By adjoining \(\bf \nu I\) to \(\bf X\), thereby lengthening them, we are placing the vectors in avlarger space \(\mathbb R^{n+p}\) by including \(p\) "imaginary", mutually orthogonal directions. The first column of \(\bf X\) is given a small imaginary component of size \(\nu\), thereby lengthening it and moving it out of the space generated by the original \(p\) columns. The second, third, ..., \(p^{\text{th}}\) columns are similarly lengthened and moved out of the original space by the same amount \(\nu\)--but all in different new directions. Consequently, any collinearity present in the original columns will immediately be resolved. Moreover, the larger \(\nu\) becomes, the more these new vectors approach the individual \(p\) imaginary directions: they become more and more orthonormal. Consequently, the solution of the normal equations will immediately become possible and it will rapidly become numerically stable as \(\nu\) increases from zero.

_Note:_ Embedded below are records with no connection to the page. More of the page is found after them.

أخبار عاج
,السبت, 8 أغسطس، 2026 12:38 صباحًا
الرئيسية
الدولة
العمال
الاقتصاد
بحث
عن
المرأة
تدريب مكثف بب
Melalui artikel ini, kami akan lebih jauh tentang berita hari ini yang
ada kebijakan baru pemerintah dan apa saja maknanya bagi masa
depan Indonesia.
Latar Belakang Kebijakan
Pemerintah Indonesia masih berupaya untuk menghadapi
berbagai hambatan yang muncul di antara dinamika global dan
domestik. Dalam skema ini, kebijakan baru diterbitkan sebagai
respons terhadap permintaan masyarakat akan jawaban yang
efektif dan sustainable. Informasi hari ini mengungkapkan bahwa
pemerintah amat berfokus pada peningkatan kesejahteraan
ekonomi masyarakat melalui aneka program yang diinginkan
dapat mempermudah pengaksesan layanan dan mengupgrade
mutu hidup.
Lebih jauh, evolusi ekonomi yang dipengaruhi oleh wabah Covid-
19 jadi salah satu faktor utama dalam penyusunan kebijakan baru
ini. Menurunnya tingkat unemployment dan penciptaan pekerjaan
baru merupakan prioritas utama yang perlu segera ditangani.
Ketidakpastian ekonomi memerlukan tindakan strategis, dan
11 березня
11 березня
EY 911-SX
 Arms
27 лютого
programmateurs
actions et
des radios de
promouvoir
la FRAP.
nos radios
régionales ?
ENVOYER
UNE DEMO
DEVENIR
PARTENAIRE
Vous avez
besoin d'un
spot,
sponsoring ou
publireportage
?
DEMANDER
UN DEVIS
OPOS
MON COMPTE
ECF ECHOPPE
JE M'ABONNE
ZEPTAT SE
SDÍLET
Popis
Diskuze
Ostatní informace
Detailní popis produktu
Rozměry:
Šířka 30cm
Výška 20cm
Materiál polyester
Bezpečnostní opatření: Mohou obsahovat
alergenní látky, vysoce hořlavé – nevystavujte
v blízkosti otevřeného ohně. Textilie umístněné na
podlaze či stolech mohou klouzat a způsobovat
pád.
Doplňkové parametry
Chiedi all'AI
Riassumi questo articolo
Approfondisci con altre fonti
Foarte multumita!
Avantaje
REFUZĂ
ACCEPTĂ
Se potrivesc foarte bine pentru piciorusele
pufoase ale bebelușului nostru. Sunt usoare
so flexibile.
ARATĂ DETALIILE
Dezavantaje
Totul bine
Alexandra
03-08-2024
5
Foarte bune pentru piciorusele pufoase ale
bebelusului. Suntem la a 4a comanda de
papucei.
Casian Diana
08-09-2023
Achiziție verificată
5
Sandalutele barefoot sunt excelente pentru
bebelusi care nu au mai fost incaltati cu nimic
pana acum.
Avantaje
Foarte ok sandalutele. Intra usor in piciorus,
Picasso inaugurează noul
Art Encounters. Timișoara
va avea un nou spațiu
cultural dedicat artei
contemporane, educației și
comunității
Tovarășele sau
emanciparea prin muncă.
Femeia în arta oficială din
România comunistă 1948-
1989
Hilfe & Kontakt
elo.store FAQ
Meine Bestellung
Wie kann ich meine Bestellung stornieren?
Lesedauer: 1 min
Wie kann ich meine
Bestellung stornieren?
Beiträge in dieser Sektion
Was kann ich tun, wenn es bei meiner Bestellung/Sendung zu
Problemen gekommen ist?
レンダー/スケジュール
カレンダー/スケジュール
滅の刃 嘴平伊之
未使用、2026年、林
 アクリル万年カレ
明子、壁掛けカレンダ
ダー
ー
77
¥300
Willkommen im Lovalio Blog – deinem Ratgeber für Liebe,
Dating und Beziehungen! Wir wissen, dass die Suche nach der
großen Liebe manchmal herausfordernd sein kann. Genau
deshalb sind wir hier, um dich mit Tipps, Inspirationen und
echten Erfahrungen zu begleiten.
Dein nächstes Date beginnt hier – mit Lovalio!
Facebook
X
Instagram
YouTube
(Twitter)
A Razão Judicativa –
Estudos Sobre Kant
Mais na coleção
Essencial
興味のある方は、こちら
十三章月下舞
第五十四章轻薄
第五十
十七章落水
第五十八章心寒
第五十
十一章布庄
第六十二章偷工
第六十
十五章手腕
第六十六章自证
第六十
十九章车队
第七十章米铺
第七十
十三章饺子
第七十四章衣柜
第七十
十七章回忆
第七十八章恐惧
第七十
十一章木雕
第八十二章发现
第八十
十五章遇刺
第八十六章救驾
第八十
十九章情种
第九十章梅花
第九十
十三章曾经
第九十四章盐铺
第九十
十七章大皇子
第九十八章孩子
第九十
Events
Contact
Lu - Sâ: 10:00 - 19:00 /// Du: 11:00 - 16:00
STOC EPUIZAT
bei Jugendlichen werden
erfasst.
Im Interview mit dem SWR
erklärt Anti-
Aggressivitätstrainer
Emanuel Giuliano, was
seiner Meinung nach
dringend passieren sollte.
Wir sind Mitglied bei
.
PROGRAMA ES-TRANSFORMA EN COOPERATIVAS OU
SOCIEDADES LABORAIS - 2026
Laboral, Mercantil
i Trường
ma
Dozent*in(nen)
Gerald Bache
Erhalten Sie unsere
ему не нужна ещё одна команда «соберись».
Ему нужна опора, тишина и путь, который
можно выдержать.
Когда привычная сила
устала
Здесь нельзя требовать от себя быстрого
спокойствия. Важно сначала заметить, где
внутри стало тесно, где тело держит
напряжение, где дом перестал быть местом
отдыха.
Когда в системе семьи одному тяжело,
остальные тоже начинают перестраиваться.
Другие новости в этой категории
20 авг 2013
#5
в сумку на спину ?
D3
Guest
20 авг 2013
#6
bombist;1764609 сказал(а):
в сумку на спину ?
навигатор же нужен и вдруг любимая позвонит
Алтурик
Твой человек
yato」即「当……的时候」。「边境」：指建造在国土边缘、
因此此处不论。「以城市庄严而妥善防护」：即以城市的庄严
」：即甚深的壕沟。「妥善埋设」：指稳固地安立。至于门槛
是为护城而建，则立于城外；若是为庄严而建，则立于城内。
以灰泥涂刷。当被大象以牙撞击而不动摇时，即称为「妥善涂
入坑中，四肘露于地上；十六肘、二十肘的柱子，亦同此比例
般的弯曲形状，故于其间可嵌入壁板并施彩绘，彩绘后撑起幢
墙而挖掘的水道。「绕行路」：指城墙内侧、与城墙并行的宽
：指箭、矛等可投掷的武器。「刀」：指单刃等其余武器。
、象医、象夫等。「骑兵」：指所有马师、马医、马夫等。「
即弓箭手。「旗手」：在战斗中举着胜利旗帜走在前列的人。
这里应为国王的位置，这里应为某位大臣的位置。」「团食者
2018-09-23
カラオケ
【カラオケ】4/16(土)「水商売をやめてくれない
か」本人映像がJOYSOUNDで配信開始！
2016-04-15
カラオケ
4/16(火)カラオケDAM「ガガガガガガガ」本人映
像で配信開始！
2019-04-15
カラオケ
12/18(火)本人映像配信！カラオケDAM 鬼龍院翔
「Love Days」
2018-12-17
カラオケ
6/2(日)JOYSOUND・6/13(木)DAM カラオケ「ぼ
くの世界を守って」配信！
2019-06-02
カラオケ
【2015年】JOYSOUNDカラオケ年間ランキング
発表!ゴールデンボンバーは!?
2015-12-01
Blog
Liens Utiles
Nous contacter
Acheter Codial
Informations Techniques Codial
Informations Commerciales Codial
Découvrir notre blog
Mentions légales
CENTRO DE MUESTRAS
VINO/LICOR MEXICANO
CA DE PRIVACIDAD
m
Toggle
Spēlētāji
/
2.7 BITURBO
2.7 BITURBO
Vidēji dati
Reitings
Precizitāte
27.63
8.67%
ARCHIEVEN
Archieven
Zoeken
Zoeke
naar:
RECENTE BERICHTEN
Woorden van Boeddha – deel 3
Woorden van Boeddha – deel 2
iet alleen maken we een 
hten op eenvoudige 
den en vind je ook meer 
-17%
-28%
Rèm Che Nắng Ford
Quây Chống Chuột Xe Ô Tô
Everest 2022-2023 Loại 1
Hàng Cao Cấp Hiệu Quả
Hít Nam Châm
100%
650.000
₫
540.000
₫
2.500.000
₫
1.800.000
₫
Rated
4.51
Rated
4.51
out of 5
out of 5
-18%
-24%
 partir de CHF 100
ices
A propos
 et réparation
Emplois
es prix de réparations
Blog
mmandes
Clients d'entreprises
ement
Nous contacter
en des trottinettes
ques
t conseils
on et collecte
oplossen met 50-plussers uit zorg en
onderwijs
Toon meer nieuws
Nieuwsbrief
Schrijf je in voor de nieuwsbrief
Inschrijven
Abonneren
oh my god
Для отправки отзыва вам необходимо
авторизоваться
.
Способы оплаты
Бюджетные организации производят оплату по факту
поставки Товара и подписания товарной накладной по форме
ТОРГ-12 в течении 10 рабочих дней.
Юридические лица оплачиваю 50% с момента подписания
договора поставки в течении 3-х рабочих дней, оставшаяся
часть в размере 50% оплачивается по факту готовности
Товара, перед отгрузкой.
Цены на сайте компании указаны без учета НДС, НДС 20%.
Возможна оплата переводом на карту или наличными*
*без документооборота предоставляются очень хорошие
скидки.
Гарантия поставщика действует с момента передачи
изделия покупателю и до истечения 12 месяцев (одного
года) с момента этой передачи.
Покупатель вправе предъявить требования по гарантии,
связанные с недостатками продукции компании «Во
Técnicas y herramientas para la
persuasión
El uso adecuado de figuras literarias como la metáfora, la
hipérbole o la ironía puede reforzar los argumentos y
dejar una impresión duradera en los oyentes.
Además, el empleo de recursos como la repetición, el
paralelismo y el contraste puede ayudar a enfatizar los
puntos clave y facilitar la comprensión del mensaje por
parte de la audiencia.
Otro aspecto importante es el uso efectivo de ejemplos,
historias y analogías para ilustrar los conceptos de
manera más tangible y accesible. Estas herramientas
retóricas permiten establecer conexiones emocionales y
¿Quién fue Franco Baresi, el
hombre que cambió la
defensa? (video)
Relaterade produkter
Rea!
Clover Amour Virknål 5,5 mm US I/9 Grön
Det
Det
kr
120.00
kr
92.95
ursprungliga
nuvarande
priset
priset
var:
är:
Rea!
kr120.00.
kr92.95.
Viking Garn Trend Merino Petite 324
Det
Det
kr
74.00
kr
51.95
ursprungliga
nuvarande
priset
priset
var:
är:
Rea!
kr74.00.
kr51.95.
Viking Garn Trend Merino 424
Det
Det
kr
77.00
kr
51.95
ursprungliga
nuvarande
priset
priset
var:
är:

On the other hand, in Lasso regression we change the constraint so that some coefficient are nullified. Geometrically, the points jutting out are "hit" more often, and in those corners a number of coefficients will be zero, and the variable associated with it will be nullified (sparsification or feature selection).

by minimizing the cost function with the l-\(1\) norm:

\[\underset{\vec \beta}{\text{min}}\Vert \vec y- X\vec \beta\Vert^2_2\text{ such that }\Vert \vec \beta\Vert^1\leq c\]

It will be calculated through Lagrange multiplier, but there will not be an explicit formula for Lasso.